Ein Junge schläft ein und träumt von einer Ballerina, die sich Schlittschuhe wünscht, um in einem verzauberten Märchenreich leichtfüßig übers Eis zu gleiten. Dieser poetische Einstieg bot den adäquaten Rahmen für ein Zirkusprogramm voller zauberhafter Bilder im Congress-Forum. Zarte Elfen und wilde Wesen, rasante Reiter auf Rädern, übermütige Gaukler am Boden und ätherisch schwebende Luftgeister wechselten sich in schneller Folge ab mit Tänzen, Revuenummern, Luftakrobatik und Jonglage.
Von Gregorianik bis Techno
Der Circus On Ice stammt aus Moskau und blickt auf eine 50-jährige Tradition zurück. Bereits als Kinder lernen die Artisten die klassischen Zirkusdisziplinen wie Jonglieren, Balancieren, Equilibristik und Kontorsion am Boden und in der Luft. Dann geht es auf die Kufen. „Triumph“ hieß das 90-minütige Programm. Es war abwechslungsreich und kurzweilig, die Musik reichte von Gregorianik über Klassik bis zum Techno. Rasante Szenenwechsel und perfekt einstudierte Choreografien ließen staunen, ebenso die glamourösen Kostüme. Vor allem im ersten Teil begeisterten LED-, Laser- und Neon-Lichteffekte.
40-Tonner unterwegs
Seit 2005 ist die 21-köpfige Truppe des Nikulin Moscow Circus jedes Jahr auf Wintertour in Deutschland und bespielt diesmal bundesweit 27 Hallen. Ihren Stammsitz am Zwetnoj-Boulevard in Moskau haben die Künstler für zwei Monate eingetauscht gegen mobile Spielflächen in Hallen. Statt auf echter Eisfläche gleiten sie auf weißen Teflon-Platten. „Unser 40-Tonner ist Nacht für Nacht unterwegs, um morgens die Spielfläche aufzubauen“, berichtet Heike Weyrauch, Inhaberin der Agentur ArtTrendsEvent aus dem badischen Wernau. Die Kunststoff-Verbundplatten seien auch im Leistungssport üblich und böten ohne Abrieb und Schmelzwasser bessere Gleiteigenschaften als Gefrorenes.

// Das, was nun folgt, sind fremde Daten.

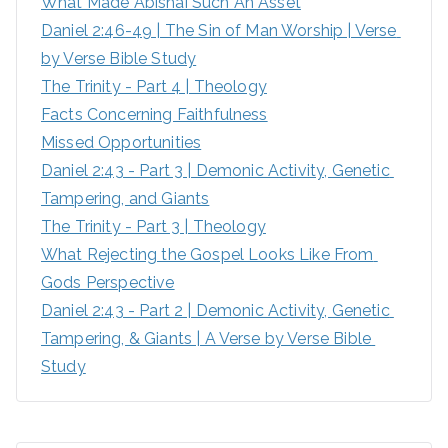
What Made Abishai Such An Asset
o
Daniel 2:46-49 | The Sin of Man Worship | Verse 
r
by Verse Bible Study
:
The Trinity - Part 4 | Theology
Facts Concerning Faithfulness
Missed Opportunities
Daniel 2:43 - Part 3 | Demonic Activity, Genetic 
Tampering, and Giants
The Trinity - Part 3 | Theology
What Rejecting the Gospel Looks Like From 
Gods Perspective
Daniel 2:43 - Part 2 | Demonic Activity, Genetic 
Tampering, & Giants | A Verse by Verse Bible 
Study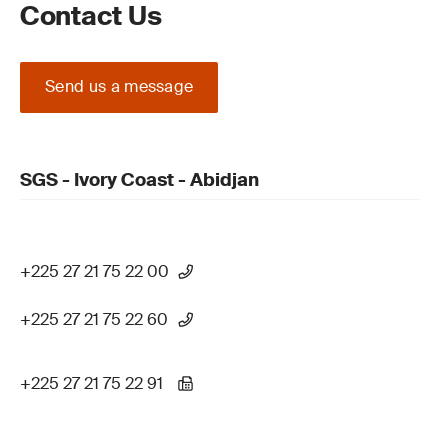
Contact Us
Send us a message
SGS - Ivory Coast - Abidjan
+225 27 21 75 22 00
+225 27 21 75 22 60
+225 27 21 75 22 91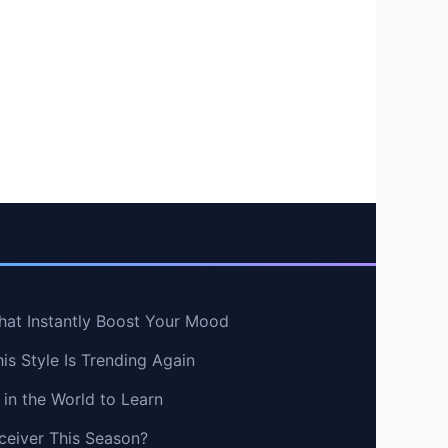
hat Instantly Boost Your Mood
s Style Is Trending Again
in the World to Learn
ceiver This Season?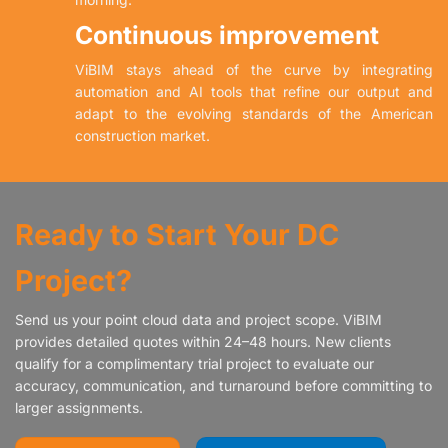
Continuous improvement
ViBIM stays ahead of the curve by integrating
automation and AI tools that refine our output and
adapt to the evolving standards of the American
construction market.
Ready to Start Your DC
Project?
Send us your point cloud data and project scope. ViBIM
provides detailed quotes within 24–48 hours. New clients
qualify for a complimentary trial project to evaluate our
accuracy, communication, and turnaround before committing to
larger assignments.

Das Programm unter dem Titel „Triumph“ stand unter der künstlerischen Leitung von Kirill Kirillov und erwies sich als Gesamtkunstwerk für alle Sinne: opulent und detailverliebt waren die rund 200 Kostüme von Designerin Natalia Chistova, stimmungstragend die ausgeklügelte Lichtregie, und die Musikauswahl ermöglichte ein Wechselbad an Emotionen.
Raffinierte Effekte
Akrobatik an Schaukel, Vertikalseil und Reifen bot raffinierte Wickel- und Falleffekte aus luftiger Höhe. Klassische Zirkus-Disziplinen aus dem Bereich Bodenartistik und technisch ausgereifter Eistanz bildeten eine stimmige Symbiose. Die Illusion war nahezu perfekt, denn die Nummern wurden mit einer Leichtigkeit und Spielfreude dargeboten, wie man sie sonst nur auf klassischem Manegenboden zu sehen bekommt. Das Programm war temporeich und voller Höhepunkte, rasante Passagen wechselten mit poetischen Bildern. Kunstfertigkeit und sportliche Präzision ließen die Kufen unter den Füßen der Artisten fast vergessen.

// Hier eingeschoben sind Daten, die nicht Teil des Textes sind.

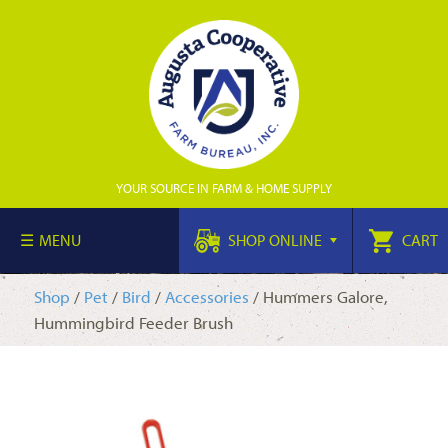
YOUR SOURCE IN FARM & HOME SUPPLY
MENU
SHOP ONLINE
CART
Shop
/
Pet
/
Bird
/
Accessories
/ Hummers Galore,
Hummingbird Feeder Brush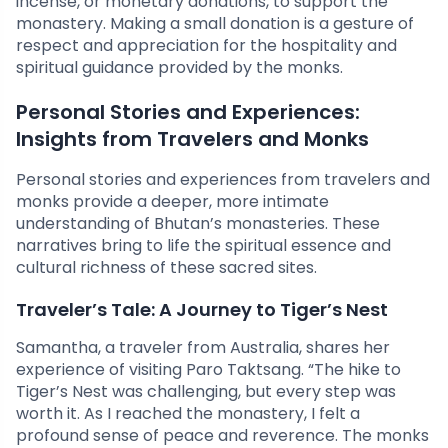
incense, or monetary donations, to support the
monastery. Making a small donation is a gesture of
respect and appreciation for the hospitality and
spiritual guidance provided by the monks.
Personal Stories and Experiences:
Insights from Travelers and Monks
Personal stories and experiences from travelers and
monks provide a deeper, more intimate
understanding of Bhutan’s monasteries. These
narratives bring to life the spiritual essence and
cultural richness of these sacred sites.
Traveler’s Tale: A Journey to Tiger’s Nest
Samantha, a traveler from Australia, shares her
experience of visiting Paro Taktsang. “The hike to
Tiger’s Nest was challenging, but every step was
worth it. As I reached the monastery, I felt a
profound sense of peace and reverence. The monks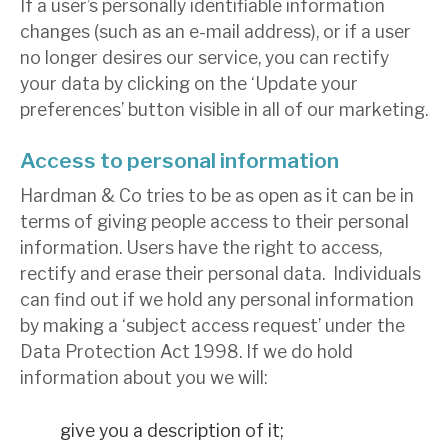
If a user’s personally identifiable information
changes (such as an e-mail address), or if a user
no longer desires our service, you can rectify
your data by clicking on the ‘Update your
preferences’ button visible in all of our marketing.
Access to personal information
Hardman & Co tries to be as open as it can be in
terms of giving people access to their personal
information. Users have the right to access,
rectify and erase their personal data. Individuals
can find out if we hold any personal information
by making a ‘subject access request’ under the
Data Protection Act 1998. If we do hold
information about you we will:
give you a description of it;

Als Herrin der Ringe brachte Victoria Polyakova leuchtende Hula-Hoop-Reifen zum Rotieren. Radkunst auf Gummispike-Reifen, mit hohem Einrad und auf zwei Rädern, brachte die Truppe um Kirill Abramov auf die glatte Fläche. Als kesse Girls begeisterten die Artisten um Nikita Smirnov mit virtuosen Seilspring-Variationen.
Momente zum Träumen
Momente zum Träumen gab es reichlich, etwa bei drei Eistänzerinnen, die das Gute, das Böse und die Liebe darstellten und auf meterhohen Stelzen-Kufen Pirouetten drehten, umweht von farbsymbolischen Chiffon-Kaskaden.

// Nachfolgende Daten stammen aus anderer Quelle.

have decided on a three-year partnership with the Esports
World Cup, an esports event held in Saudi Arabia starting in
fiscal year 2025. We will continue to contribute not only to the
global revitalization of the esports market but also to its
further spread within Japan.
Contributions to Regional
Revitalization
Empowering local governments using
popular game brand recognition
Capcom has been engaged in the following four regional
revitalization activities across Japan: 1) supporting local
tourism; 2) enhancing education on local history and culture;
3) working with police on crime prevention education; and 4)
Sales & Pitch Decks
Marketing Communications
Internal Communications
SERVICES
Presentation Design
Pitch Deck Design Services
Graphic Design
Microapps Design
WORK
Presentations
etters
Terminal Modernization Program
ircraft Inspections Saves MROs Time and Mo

Die Artisten um Mikhail Khramtsov zauberten mit wirbelnden geometrischen Körpern und LED-Lasereffekten holografische Illusionen auf die Bühne. Spannungsreich auf gleitenden Kufen gerieten auch die Äquilibristik-Darbietungen mit Todeswirbel und Head-Spins.
Wechsel im Sekundentakt
Ein exquisiter Augenschmaus waren die Eistanzeinlagen im klassischen Revue-Stil mit Federn und Strass. Ein Duett mit sechsfachem Kostümwechsel im Sekundentakt tanzten Daria Abramova und Kirill Begichev. Und wie im Zirkus üblich gab es auch Clowns, die in Sumo-Ringer-Kostümen mit federleichtem Breakdance überraschten. Vielfach wechselnde Feuer- und Regenbogen-Effekte ins Dunkel zauberte eine Tempojonglage mit lichtanimierten Diabolos, Poi und Stäben.